Tarefa a realizar
Retome o texto sobre as burlas por mensagem e continue-o a partir da última frase apresentada.

Excerto do texto
★ ★ ★
Estas burlas vão e vêm e ultimamente têm surgido com mais força. Os autores pedem montantes elevados e com métodos mais refinados, explica Carlos Cabreiro, o diretor da Unidade Nacional do Combate ao Cibercrime e à Criminalidade Tecnológica (UNC3T) da PJ. "Tivemos burlas idênticas, em que se tenta explorar o fator confiança e à volta da relação pai/mãe/filho/filha. Desta vez, estão mais sofisticadas, as mensagens são mais credíveis na abordagem. Chamamos a estas situações engenharia social, criam toda uma história para obter dados pessoais. Às vezes, fica-se com a sensação que, quem as escreve, tem conhecimento da pessoa, nomeadamente através das redes sociais."

Luísa Santos estava a trabalhar quando viu uma dessas mensagens no telemóvel, sem tempo para ligar a pormenores. "Bom dia mãe. Meu telemóvel avariou , tiver de deixar para arranjo, tou com este número [966187618] até às 18:00, qualquer coisa chama -me por aqui tabem". "Beijinhos". Não reparou nos erros, pensou nos enganos da escrita automática e não era a primeira vez que a filha tinha este tipo problemas. Além de que sabia que a rapariga estava a trabalhar, o que se prolongaria pela noite. Até gravou o novo número. Confirmou a receção e pediu para a filha ir dando notícias.

Minutos depois, nova mensagem com um emoji a perguntar se estava em casa. Respondeu que estava no trabalho e a conversa continua. "Conseguis um favor para mim?" (ver fotografia). Perante a afirmativa, o remetente diz que precisa de "pagar uma referência", mas não consegue porque a aplicação está no outro telemóvel. Conta a Luísa. "Foi a primeira vez que me pediu dinheiro, mas pensei que estava com problemas e pedi os dados para fazer o pagamento."
★ ★ ★
Dados em bruto
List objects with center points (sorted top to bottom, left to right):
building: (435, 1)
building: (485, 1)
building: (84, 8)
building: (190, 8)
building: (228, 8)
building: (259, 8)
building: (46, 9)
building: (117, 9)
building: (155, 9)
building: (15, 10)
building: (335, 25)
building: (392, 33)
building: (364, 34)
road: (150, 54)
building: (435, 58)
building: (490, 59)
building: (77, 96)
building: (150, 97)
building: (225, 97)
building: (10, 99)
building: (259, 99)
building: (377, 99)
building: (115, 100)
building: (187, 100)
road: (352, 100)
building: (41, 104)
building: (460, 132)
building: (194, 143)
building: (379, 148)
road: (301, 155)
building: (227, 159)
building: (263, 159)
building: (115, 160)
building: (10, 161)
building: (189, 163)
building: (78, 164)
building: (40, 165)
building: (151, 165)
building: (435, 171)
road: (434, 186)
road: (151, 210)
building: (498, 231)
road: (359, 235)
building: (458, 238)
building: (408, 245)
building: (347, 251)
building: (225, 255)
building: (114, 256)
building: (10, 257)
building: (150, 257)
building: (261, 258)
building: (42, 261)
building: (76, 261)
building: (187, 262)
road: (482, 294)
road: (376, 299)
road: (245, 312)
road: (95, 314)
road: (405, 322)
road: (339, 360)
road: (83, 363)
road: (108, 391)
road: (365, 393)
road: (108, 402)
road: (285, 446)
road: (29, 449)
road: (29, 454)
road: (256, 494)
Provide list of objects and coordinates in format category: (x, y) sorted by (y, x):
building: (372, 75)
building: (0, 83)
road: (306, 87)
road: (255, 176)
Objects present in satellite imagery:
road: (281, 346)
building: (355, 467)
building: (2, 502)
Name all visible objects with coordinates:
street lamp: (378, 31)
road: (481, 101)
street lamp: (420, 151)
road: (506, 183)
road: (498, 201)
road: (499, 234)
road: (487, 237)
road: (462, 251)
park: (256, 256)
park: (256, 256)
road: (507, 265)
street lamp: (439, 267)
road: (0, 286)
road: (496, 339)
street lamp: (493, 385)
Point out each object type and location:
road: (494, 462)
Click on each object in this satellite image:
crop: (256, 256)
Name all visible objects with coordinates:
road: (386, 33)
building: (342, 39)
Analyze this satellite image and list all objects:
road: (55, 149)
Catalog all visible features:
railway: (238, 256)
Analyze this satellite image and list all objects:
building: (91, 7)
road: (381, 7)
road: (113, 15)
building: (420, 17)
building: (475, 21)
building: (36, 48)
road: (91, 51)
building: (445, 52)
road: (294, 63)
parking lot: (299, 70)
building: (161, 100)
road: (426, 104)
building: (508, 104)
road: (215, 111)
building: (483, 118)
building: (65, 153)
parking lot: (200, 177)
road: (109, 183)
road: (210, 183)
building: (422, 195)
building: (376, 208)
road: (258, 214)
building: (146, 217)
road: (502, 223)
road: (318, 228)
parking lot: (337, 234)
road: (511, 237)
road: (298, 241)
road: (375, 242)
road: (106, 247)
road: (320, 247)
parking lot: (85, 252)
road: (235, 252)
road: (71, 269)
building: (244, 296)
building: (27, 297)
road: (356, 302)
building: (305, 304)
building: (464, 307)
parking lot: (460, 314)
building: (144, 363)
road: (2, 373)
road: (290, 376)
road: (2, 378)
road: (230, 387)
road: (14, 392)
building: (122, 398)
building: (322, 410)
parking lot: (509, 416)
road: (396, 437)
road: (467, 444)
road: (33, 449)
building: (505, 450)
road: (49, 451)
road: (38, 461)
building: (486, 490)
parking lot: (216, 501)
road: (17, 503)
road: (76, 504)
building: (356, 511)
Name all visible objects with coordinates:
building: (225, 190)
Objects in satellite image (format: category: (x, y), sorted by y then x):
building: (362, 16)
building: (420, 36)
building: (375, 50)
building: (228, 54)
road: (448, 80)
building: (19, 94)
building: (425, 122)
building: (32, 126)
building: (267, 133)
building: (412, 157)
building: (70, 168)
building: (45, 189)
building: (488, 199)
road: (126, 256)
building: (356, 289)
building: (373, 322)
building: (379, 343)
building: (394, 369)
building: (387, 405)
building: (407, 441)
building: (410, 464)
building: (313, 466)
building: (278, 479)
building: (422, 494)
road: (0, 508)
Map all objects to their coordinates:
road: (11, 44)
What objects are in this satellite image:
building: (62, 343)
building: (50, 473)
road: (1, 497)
★ ★ ★
A sua resposta
Vieram as indicações para pagar o serviço, com a entidade, a referência e o valor: 550 euros. Esta mãe pagou e tirou uma foto, que remeteu para o número em causa. Também enviou o comprovativo por email da filha, que perguntou: "O que é isto?". Percebeu que tinha caído numa armadilha. O criminoso preparava-se para fazer outros pedidos, continuando a enviar mensagens.

A entidade em causa é a HPAY-SAS, uma empresa que vende "soluções comerciais", onde qualquer pessoa se pode inscrever para receber pagamentos. Luísa Santos apresentou queixa à PJ e reclamou junto do banco, mas há pouca esperança de reaver o dinheiro: "À partida, não há reembolso, só se fosse uma clonagem de cartão".

Outra mulher recebeu o mesmo tipo de mensagens, através do 913255349, e só não caiu porque não as viu logo. Pediram-lhe para pagar uma conta de 1353 euros, a que respondeu horas depois. A mensagem foi apagada. O número não recebe chamadas e, segundo a PJ, pertence a cartões pré-pagos, que rapidamente se desativam.

A Deco é muitas vezes contactada por consumidores enganados. "Há uns anos era o phishing [mensagem ou email que é direcionada para um link com a intenção de roubar informação pessoal como dados de cartões e palavras-chave]. Nos últimos cinco anos, têm-se intensificado e os criminosos diversificam os esquemas para levar as pessoas a cair no conto do vigário. Não é a primeira vez que surge este tipo de mensagens no WhatsApp, que voltaram. Também há SMS escritas (smishing) e verbais (vishing), no fundo, a técnica é a mesma: pescar informação sigilosa", refere Luís Pisco, jurista da associação.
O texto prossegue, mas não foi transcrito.